Staff at 14 universities could go on strike later this term, the University and College Union (UCU) has warned, bringing the number of institutions affected by the on-going disputes to 74.
UCU members at 60 universities went on strike for eight days in November and December last year, and now staff at more than a dozen universities have voted to follow in their footsteps.
The vote means the sector could once again be hit by damaging industrial action, while solutions to the growing crises remain out of reach.
Since the start of the new year, UCU has been in crunch talks with university representatives as the sides try to find common ground in two separate long-running confrontations. As both sets of talks enter their final stages, the union has ramped up the threat to providers with its latest announcement.
This January, representatives from the union joined counterparts from Universities UK to discuss reforms with the Universities Superannuation Scheme, the pension provider at the heart of one of the disputes.

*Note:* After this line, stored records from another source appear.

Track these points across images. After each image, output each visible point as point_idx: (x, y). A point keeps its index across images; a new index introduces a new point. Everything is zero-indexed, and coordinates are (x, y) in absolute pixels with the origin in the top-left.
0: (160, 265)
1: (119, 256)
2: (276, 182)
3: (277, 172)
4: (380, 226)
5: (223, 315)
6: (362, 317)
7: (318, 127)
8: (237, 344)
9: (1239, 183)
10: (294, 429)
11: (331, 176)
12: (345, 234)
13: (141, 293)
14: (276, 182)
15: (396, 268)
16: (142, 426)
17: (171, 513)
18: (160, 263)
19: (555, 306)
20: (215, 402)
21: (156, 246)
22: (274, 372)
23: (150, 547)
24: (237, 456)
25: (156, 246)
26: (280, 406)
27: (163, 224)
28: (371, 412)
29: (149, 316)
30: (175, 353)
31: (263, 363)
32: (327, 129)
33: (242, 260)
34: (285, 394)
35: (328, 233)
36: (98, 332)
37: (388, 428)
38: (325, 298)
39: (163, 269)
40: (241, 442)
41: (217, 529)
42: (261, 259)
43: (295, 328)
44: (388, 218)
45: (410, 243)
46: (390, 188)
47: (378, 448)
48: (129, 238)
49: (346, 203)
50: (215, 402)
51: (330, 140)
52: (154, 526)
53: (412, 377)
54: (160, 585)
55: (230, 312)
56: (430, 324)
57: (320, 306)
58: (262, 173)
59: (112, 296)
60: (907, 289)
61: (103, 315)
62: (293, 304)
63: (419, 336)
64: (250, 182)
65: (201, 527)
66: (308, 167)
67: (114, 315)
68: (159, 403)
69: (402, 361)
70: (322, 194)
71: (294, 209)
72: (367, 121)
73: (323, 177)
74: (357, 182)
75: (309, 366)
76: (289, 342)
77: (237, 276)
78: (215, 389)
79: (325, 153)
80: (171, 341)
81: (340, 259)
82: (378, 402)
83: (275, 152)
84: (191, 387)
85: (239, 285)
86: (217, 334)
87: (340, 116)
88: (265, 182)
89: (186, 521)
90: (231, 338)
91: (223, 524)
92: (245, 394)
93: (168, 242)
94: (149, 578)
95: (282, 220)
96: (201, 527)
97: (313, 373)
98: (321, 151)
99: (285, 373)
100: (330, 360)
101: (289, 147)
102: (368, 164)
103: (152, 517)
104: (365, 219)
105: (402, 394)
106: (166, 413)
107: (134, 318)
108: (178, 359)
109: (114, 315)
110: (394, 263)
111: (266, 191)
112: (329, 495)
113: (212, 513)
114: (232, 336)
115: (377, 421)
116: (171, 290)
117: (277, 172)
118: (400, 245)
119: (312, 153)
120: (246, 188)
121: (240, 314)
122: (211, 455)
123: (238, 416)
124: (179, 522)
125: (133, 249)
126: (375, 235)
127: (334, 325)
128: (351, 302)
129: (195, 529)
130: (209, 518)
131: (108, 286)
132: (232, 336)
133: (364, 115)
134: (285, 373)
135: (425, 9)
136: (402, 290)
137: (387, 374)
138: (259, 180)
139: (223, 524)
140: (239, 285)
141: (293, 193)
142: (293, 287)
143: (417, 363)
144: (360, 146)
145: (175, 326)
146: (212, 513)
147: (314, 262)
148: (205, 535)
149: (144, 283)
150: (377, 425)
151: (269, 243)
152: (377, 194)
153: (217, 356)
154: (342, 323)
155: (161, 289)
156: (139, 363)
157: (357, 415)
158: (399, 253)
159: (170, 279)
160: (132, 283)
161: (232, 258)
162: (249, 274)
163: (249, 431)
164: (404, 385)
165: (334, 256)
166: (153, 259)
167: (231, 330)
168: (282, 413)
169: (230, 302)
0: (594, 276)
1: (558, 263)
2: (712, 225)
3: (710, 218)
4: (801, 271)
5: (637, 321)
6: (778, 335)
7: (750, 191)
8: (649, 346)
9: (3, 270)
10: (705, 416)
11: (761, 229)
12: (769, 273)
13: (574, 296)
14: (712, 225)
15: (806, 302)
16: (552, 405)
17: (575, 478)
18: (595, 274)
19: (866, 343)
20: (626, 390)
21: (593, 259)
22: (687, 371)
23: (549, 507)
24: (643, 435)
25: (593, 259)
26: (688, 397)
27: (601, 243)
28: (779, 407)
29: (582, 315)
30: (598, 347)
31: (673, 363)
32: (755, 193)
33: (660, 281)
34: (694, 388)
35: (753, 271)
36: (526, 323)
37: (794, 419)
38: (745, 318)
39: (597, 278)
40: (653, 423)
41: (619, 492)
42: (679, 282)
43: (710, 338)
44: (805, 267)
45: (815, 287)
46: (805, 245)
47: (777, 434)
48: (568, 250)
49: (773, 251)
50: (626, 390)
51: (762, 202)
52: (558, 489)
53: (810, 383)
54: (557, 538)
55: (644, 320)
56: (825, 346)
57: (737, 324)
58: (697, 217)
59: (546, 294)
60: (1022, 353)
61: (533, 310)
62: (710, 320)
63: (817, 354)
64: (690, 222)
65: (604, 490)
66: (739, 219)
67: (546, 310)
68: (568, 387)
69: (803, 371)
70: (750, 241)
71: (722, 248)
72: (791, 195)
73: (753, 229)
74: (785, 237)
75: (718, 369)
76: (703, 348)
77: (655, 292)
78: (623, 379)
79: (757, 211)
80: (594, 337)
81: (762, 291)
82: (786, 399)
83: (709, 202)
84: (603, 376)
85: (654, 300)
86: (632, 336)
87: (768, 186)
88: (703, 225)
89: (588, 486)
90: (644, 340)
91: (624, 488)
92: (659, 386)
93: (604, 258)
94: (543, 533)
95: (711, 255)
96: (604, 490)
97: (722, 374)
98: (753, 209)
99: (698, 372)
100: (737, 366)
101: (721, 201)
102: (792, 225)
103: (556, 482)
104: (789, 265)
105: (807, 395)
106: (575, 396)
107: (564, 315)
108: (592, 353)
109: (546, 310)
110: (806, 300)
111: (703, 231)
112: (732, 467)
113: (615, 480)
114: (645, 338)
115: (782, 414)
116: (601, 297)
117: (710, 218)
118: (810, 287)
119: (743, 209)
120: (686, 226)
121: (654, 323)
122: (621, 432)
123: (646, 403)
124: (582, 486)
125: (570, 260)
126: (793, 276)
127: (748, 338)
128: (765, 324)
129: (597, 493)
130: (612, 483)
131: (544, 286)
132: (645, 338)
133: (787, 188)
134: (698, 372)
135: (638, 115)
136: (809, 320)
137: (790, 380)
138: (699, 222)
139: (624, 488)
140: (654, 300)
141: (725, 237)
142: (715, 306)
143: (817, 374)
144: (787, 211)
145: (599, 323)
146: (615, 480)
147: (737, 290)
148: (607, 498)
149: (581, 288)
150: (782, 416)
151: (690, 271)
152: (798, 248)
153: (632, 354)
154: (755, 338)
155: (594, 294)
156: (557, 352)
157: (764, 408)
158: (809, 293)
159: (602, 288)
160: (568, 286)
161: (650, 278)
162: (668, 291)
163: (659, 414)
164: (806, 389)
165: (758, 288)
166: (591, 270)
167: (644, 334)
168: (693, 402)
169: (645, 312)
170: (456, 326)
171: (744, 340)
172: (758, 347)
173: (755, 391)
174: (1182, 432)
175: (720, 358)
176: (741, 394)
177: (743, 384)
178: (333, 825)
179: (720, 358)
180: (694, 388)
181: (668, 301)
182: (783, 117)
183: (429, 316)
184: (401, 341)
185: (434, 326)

Over the past decade I have never seen UCEA given the scope we have taken here to present such extensive proposals on behalf of our members – Helen Fairfoul, UCEA
UCU has also launched strike action on pay, job security, inequality and workloads. The union has now received an offer from the Universities and Colleges Employers Association (UCEA) to resolve the so-called ‘four fights’ dispute and is due to issue a statement on its next steps shortly.
Announcing the new offer after two months of negotiation, UCEA chief executive Helen Fairfoul said: “Over the past decade I have never seen UCEA given the scope we have taken here to present such extensive proposals on behalf of our members.
“We really feel now that all trade union members deserve to be consulted over what is on the table. I genuinely hope that this positive work offered on important issues will be seen as an opportunity to conclude last year’s 2019-20 JNCHES pay round and enable us to move constructively into the imminent 2020-21 round.”
UCU general secretary Jo Grady said: “UCU members at 74 universities could walk out this term. We have been clear from the outset that we are prepared to take serious and sustained action to defend pay and conditions, as well as our pensions, and these latest ballot results show that members are just as determined as ever.
“Our higher education committee meets tomorrow to consider next steps in both disputes and will respond to the offer from the employers and discuss the latest from the talks on USS.”
Members of UCU at Keele, King’s College London and Imperial College London have voted for walk outs over the USS pensions dispute.
Staff at the universities of Bath Spa, Huddersfield, Winchester, East London, Leeds Trinity, De Montfort, Greenwich, as well as the Royal College of Art and University of the Arts London have voted to strike over pay and conditions.
Staff at Birkbeck, Soas, and the universities of Oxford and East Anglia have voted to strike over both disputes.